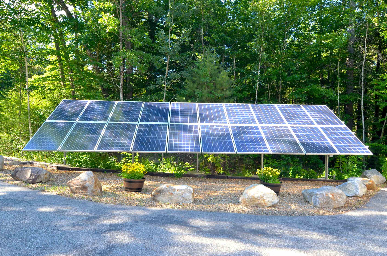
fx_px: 279
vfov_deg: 49.3
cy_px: 132
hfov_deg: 69.5
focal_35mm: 26
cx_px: 193
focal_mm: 16
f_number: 6.3
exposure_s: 1/160
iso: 400
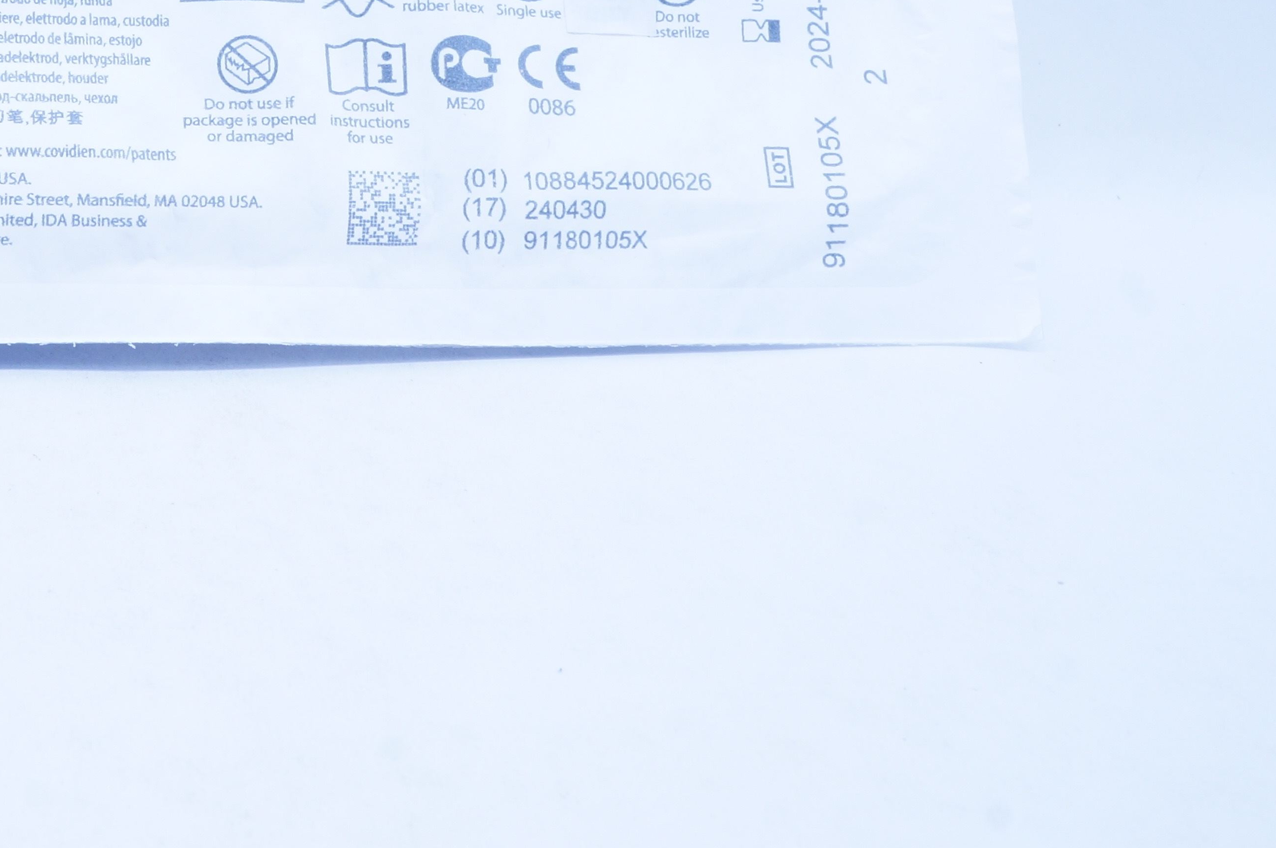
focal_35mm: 57
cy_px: 67
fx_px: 2018
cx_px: 70
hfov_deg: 32.8
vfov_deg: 23.1
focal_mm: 20
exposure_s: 1/13
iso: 400
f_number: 13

What the task requires: Transcribe the data exactly, minus any images.

Your solution:
fx_px: 279
vfov_deg: 49.3
cy_px: 132
hfov_deg: 69.5
focal_35mm: 26
cx_px: 193
focal_mm: 16
f_number: 6.3
exposure_s: 1/160
iso: 400
focal_35mm: 57
cy_px: 67
fx_px: 2018
cx_px: 70
hfov_deg: 32.8
vfov_deg: 23.1
focal_mm: 20
exposure_s: 1/13
iso: 400
f_number: 13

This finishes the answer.